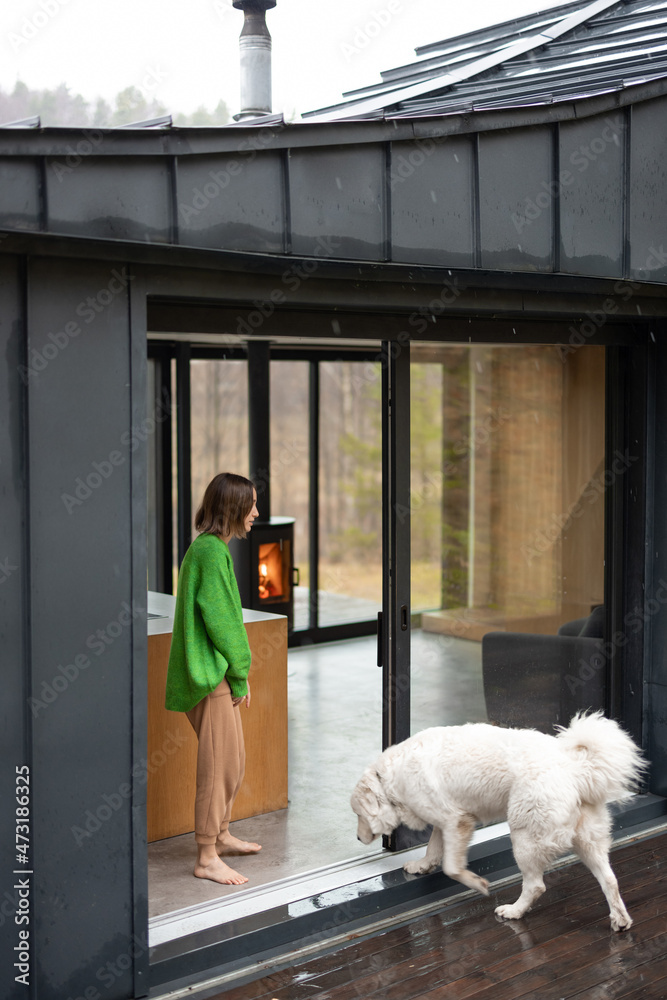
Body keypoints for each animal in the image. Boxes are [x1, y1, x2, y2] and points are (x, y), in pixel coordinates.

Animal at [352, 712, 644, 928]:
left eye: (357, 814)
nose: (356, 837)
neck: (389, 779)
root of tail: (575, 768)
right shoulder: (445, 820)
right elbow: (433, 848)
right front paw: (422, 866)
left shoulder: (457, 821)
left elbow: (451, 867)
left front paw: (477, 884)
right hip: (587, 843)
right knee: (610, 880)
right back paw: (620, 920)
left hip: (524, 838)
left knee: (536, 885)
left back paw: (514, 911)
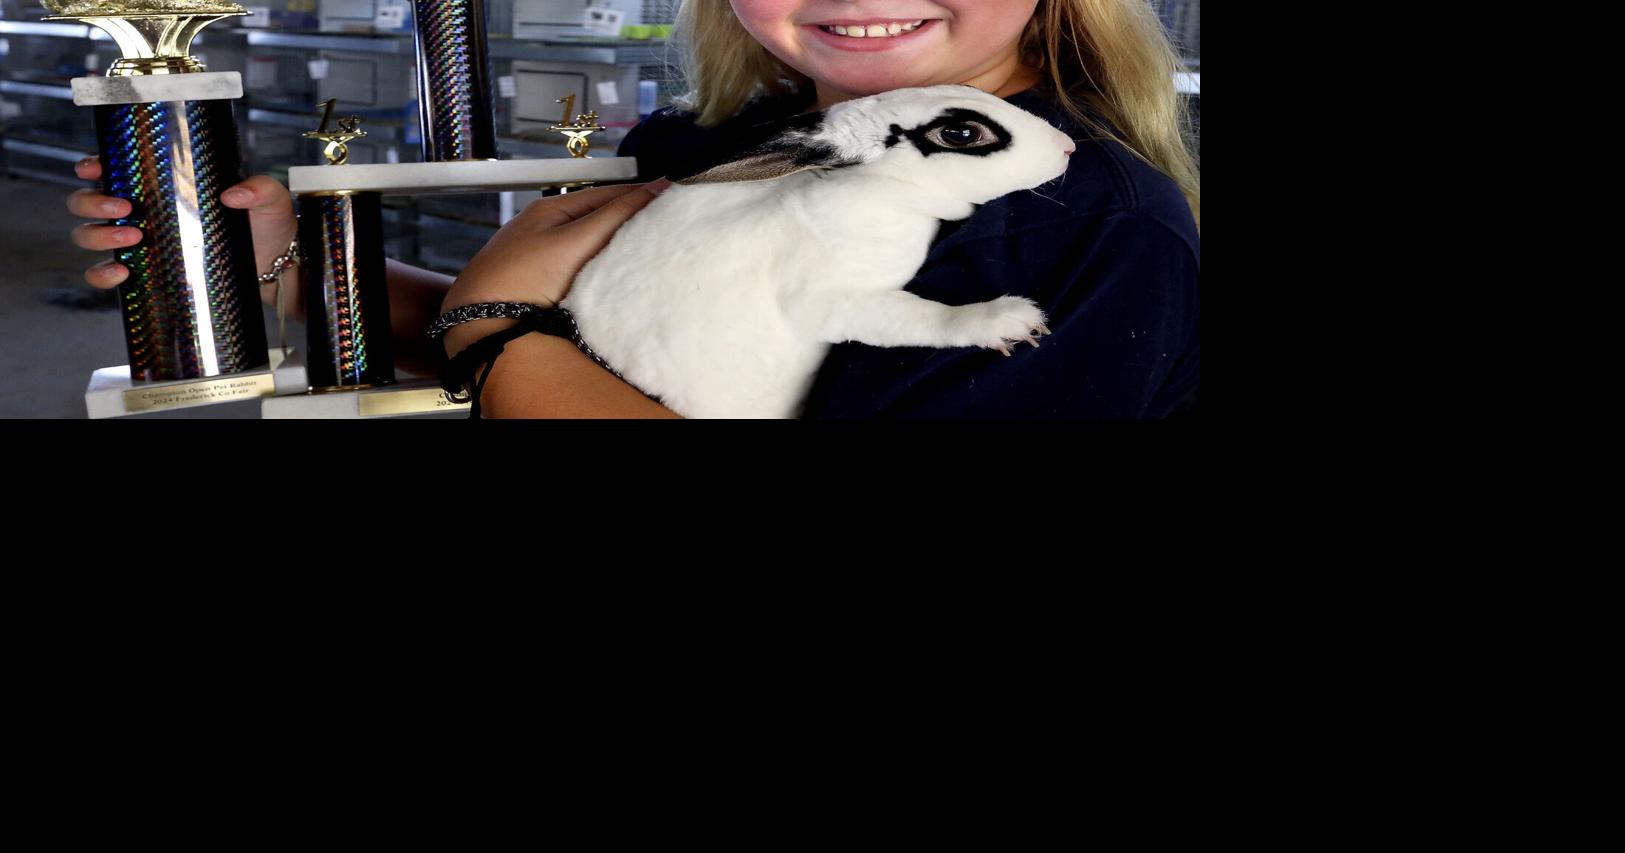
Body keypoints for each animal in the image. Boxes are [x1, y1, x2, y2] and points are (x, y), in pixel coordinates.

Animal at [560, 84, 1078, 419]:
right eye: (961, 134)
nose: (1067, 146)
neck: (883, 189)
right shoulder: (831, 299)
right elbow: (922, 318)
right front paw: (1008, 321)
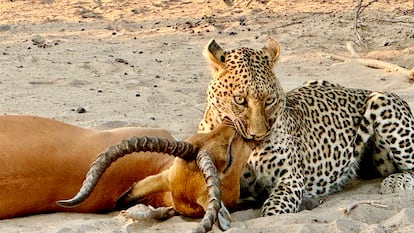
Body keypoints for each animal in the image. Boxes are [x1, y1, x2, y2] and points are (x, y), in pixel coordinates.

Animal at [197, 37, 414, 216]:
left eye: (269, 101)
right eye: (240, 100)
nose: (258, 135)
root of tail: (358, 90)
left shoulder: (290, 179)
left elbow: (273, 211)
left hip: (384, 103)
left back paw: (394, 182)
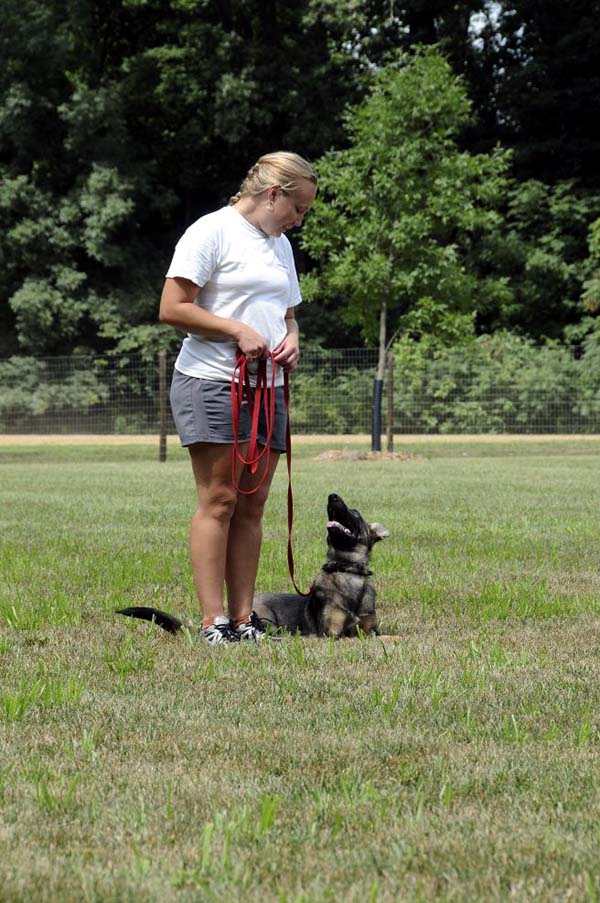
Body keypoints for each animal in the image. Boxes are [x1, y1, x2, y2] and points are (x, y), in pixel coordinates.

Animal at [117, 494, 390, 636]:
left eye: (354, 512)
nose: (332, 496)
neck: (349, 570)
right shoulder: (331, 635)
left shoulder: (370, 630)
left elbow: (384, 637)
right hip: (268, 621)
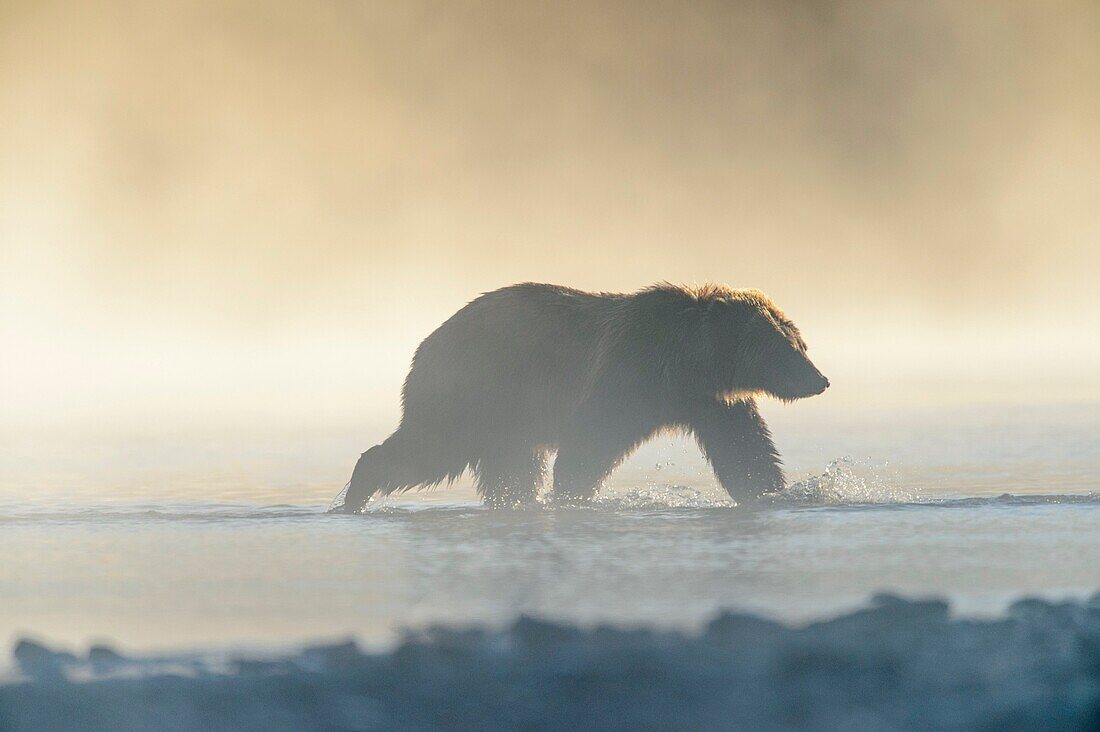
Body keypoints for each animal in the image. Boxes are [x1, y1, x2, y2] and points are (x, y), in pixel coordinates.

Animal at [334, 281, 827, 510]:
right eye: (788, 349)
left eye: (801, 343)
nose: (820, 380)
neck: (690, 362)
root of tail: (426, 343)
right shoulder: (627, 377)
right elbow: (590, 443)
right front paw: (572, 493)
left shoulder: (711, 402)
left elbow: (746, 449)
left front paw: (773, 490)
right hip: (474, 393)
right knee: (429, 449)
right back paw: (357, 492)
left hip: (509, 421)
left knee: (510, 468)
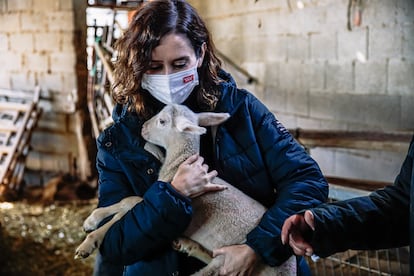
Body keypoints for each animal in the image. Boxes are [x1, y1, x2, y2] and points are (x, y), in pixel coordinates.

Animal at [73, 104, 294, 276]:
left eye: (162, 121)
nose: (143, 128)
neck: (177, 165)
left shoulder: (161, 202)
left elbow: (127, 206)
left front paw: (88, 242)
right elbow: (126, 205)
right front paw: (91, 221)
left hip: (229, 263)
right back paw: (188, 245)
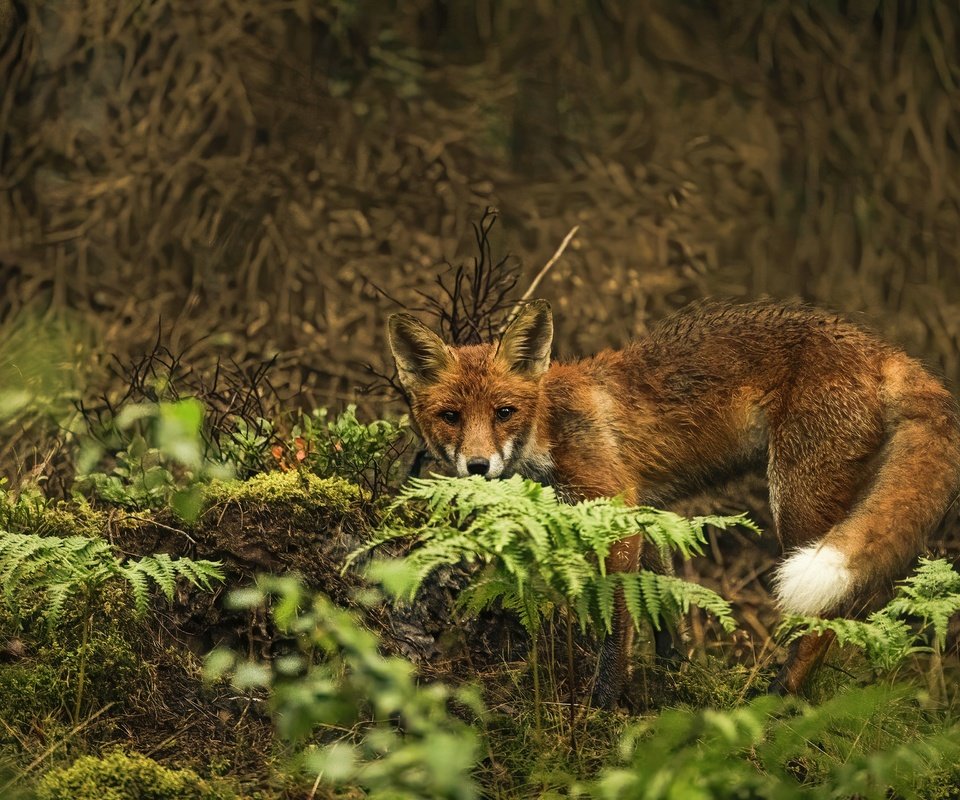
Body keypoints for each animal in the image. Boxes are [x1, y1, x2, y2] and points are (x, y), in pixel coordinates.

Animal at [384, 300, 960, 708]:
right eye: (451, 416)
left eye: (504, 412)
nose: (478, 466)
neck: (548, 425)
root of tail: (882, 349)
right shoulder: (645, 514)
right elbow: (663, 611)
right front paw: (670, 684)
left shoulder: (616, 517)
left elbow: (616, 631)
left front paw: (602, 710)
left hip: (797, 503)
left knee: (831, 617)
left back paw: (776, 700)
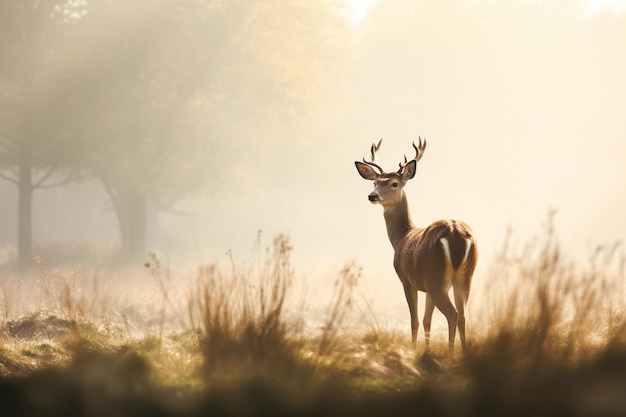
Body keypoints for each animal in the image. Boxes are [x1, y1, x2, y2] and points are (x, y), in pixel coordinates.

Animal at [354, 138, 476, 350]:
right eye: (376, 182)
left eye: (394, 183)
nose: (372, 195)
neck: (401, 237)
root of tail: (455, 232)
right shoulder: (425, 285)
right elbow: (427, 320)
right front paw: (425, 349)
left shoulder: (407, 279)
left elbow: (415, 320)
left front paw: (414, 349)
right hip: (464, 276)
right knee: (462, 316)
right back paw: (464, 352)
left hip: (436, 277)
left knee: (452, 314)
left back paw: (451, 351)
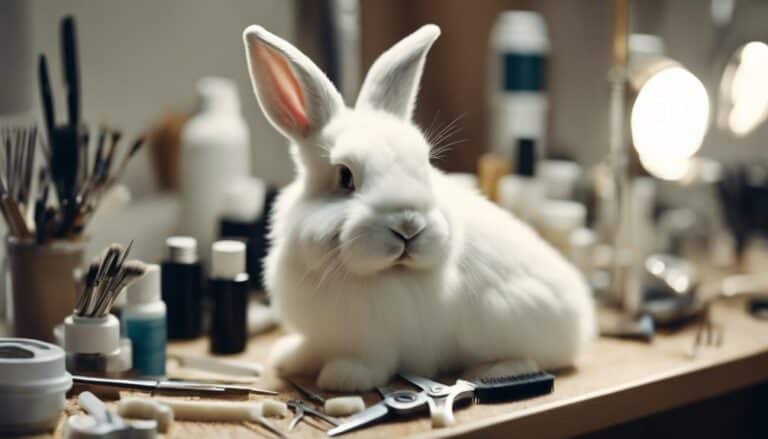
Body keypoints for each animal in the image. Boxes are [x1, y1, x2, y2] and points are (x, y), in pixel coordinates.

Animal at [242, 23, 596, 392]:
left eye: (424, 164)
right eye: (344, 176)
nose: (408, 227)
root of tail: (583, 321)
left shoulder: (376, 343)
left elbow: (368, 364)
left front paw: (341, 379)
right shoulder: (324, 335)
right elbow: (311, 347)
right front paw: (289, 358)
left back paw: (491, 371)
◇ ◇ ◇ ◇
» **Instructions to follow**
Show the lines of the data that hold the word "nose".

» **Task result**
nose: (356, 837)
nose: (1067, 146)
nose: (258, 135)
nose: (332, 496)
nose: (820, 380)
nose: (143, 128)
nose: (478, 466)
nose: (372, 195)
nose: (408, 227)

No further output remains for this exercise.